(Dataset items)

+ + + + +

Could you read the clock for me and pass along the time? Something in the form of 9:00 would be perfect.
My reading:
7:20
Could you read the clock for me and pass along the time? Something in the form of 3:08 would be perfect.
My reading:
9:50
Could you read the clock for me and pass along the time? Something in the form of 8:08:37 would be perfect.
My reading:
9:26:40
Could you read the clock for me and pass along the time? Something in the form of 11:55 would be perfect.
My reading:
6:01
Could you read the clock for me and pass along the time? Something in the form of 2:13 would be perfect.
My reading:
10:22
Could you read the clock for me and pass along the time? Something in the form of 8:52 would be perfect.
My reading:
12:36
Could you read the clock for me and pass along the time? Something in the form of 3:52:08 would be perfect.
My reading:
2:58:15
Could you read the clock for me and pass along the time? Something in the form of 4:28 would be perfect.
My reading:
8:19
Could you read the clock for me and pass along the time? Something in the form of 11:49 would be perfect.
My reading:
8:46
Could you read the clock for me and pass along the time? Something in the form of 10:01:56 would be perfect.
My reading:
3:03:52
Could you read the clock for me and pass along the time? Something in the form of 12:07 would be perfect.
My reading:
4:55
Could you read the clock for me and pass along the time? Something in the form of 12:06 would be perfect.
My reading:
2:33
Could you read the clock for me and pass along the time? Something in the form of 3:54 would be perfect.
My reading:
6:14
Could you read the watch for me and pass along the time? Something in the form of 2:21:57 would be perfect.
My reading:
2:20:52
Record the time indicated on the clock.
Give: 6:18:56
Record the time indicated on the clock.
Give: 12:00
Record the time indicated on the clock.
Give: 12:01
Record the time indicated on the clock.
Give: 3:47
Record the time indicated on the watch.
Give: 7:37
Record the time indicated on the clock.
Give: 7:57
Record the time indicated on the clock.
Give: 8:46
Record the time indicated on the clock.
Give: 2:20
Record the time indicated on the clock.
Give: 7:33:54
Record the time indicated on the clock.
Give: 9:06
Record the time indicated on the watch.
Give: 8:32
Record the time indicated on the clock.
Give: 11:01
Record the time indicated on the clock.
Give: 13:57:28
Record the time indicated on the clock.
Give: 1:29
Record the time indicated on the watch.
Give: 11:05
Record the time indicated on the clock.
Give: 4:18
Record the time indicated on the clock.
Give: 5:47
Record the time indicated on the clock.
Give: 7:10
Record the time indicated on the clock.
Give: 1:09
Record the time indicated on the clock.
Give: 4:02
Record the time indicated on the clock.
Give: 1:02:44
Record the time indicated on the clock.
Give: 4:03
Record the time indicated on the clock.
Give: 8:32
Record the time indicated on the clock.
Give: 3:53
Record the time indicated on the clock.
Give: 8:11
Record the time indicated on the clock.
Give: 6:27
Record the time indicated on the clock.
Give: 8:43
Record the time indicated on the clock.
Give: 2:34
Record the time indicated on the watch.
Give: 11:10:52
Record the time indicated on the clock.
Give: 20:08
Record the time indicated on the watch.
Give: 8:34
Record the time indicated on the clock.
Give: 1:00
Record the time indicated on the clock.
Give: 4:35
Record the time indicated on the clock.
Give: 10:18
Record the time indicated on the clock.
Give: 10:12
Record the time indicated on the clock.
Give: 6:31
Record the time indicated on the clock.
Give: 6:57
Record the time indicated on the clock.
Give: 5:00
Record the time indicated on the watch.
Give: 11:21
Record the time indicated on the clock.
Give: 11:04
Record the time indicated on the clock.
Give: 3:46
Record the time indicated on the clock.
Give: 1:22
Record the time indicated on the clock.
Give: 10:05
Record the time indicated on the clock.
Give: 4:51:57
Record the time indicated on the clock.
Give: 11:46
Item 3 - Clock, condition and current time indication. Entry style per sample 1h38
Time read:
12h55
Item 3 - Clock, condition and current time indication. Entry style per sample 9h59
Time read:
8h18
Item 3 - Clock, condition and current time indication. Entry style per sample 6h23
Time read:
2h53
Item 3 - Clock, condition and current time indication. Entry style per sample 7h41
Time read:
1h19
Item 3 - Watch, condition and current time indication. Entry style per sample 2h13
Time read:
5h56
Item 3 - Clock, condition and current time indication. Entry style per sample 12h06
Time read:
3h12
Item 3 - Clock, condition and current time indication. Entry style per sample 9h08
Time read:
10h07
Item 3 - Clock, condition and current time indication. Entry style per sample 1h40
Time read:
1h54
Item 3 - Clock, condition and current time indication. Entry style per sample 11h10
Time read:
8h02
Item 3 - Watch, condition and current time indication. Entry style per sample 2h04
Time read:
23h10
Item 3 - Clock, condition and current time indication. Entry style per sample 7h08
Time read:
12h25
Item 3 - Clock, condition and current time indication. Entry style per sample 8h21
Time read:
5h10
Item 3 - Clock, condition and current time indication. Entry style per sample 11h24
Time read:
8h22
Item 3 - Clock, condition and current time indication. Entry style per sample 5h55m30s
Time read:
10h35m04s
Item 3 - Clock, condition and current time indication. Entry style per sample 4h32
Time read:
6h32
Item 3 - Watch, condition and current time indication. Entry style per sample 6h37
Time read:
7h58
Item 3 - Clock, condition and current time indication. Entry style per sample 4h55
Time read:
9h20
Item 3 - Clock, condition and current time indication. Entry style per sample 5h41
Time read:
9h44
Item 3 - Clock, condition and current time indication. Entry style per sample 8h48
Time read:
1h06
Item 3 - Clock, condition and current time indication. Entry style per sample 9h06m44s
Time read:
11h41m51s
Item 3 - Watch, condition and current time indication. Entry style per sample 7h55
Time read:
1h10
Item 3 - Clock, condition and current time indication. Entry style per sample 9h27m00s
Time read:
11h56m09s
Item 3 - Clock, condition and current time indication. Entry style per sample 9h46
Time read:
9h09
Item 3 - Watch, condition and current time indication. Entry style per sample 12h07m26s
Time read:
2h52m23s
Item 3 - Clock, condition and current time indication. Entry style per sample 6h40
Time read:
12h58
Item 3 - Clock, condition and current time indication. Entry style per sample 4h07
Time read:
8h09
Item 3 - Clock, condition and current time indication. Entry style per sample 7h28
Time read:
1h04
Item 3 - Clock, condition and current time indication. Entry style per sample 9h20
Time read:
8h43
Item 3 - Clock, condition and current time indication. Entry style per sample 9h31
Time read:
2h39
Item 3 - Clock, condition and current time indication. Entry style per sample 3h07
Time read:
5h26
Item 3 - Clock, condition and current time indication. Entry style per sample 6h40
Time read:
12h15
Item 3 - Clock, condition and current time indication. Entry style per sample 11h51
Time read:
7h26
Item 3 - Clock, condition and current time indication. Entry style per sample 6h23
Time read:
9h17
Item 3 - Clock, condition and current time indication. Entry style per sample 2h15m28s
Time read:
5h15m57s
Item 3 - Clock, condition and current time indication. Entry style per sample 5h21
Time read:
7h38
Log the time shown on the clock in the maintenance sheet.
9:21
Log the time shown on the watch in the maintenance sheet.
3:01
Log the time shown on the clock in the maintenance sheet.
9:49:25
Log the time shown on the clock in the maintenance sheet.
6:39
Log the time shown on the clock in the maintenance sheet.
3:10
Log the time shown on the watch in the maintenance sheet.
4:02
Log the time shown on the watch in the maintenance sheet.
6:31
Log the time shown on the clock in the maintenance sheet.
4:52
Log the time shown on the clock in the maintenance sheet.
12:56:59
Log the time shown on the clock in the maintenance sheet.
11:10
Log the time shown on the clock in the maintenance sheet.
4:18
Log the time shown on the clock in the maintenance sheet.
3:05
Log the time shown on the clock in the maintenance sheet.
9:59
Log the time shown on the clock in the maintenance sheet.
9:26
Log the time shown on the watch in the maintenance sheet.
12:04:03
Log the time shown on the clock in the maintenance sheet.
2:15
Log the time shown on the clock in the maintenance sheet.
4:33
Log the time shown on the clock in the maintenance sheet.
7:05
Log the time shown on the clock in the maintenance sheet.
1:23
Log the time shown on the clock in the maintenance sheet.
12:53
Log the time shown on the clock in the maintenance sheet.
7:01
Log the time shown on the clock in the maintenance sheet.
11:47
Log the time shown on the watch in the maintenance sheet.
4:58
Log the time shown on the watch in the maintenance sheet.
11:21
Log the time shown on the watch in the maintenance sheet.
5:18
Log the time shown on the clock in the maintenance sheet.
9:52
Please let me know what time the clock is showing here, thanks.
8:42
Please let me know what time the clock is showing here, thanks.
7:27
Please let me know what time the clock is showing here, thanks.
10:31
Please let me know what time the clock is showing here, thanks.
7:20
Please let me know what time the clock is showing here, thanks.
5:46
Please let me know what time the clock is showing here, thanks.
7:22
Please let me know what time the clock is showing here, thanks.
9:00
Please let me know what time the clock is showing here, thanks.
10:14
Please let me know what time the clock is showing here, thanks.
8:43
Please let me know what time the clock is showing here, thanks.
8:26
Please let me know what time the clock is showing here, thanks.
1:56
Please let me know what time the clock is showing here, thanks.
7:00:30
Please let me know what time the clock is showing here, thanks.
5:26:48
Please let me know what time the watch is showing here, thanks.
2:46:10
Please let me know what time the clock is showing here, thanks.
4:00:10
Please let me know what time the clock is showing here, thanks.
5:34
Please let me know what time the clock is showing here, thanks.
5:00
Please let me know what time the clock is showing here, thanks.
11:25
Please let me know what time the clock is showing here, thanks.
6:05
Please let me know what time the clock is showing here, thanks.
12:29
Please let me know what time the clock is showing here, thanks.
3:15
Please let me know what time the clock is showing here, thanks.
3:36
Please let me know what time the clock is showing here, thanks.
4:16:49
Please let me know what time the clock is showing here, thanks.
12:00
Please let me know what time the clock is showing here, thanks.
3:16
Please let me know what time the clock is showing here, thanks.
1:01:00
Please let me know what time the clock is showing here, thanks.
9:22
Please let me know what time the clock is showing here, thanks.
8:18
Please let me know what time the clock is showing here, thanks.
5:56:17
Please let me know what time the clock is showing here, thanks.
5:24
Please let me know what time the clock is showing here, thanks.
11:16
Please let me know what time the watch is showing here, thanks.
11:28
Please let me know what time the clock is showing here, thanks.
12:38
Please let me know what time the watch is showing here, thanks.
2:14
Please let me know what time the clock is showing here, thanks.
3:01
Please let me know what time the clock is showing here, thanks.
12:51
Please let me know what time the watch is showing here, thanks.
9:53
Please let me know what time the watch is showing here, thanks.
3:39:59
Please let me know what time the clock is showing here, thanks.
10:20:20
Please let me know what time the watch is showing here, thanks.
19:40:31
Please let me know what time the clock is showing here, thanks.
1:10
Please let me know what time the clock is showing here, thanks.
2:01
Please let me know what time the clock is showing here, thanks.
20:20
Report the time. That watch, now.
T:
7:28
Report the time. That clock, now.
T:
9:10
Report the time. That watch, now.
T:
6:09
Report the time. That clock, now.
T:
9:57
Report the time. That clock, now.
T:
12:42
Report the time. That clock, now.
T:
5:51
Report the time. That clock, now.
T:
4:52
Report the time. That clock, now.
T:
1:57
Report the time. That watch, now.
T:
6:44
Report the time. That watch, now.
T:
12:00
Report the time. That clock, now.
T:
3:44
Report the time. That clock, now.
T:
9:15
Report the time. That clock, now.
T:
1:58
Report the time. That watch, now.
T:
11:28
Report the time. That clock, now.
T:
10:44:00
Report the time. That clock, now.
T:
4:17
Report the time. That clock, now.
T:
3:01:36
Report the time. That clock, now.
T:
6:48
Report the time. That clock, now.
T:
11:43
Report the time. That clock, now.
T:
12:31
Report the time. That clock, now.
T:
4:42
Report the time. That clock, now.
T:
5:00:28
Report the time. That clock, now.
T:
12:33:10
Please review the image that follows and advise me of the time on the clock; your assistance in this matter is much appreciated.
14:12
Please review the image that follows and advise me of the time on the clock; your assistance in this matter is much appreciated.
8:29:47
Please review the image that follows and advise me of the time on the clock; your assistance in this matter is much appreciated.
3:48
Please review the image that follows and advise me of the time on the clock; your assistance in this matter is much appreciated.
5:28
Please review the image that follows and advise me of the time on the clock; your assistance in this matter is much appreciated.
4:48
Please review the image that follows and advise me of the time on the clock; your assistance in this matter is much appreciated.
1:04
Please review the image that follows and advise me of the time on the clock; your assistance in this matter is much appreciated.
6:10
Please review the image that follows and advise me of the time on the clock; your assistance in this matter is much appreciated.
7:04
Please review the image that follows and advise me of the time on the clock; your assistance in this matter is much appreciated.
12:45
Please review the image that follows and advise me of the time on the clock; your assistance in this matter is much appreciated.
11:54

+ + + + +

> [To be done] Format the data above, starting at the beginning and ending at the line containing "Give: 12:01", as a two-column CSV with the headers text and time. Each row should pair one piece of text with the time given for it, with every field quoted and line breaks replaced by spaces.

> [Answer to this problem]
text,time
"Could you read the clock for me and pass along the time? Something in the form of 9:00 would be perfect. My reading:","7:20"
"Could you read the clock for me and pass along the time? Something in the form of 3:08 would be perfect. My reading:","9:50"
"Could you read the clock for me and pass along the time? Something in the form of 8:08:37 would be perfect. My reading:","9:26:40"
"Could you read the clock for me and pass along the time? Something in the form of 11:55 would be perfect. My reading:","6:01"
"Could you read the clock for me and pass along the time? Something in the form of 2:13 would be perfect. My reading:","10:22"
"Could you read the clock for me and pass along the time? Something in the form of 8:52 would be perfect. My reading:","12:36"
"Could you read the clock for me and pass along the time? Something in the form of 3:52:08 would be perfect. My reading:","2:58:15"
"Could you read the clock for me and pass along the time? Something in the form of 4:28 would be perfect. My reading:","8:19"
"Could you read the clock for me and pass along the time? Something in the form of 11:49 would be perfect. My reading:","8:46"
"Could you read the clock for me and pass along the time? Something in the form of 10:01:56 would be perfect. My reading:","3:03:52"
"Could you read the clock for me and pass along the time? Something in the form of 12:07 would be perfect. My reading:","4:55"
"Could you read the clock for me and pass along the time? Something in the form of 12:06 would be perfect. My reading:","2:33"
"Could you read the clock for me and pass along the time? Something in the form of 3:54 would be perfect. My reading:","6:14"
"Could you read the watch for me and pass along the time? Something in the form of 2:21:57 would be perfect. My reading:","2:20:52"
"Record the time indicated on the clock. Give:","6:18:56"
"Record the time indicated on the clock. Give:","12:00"
"Record the time indicated on the clock. Give:","12:01"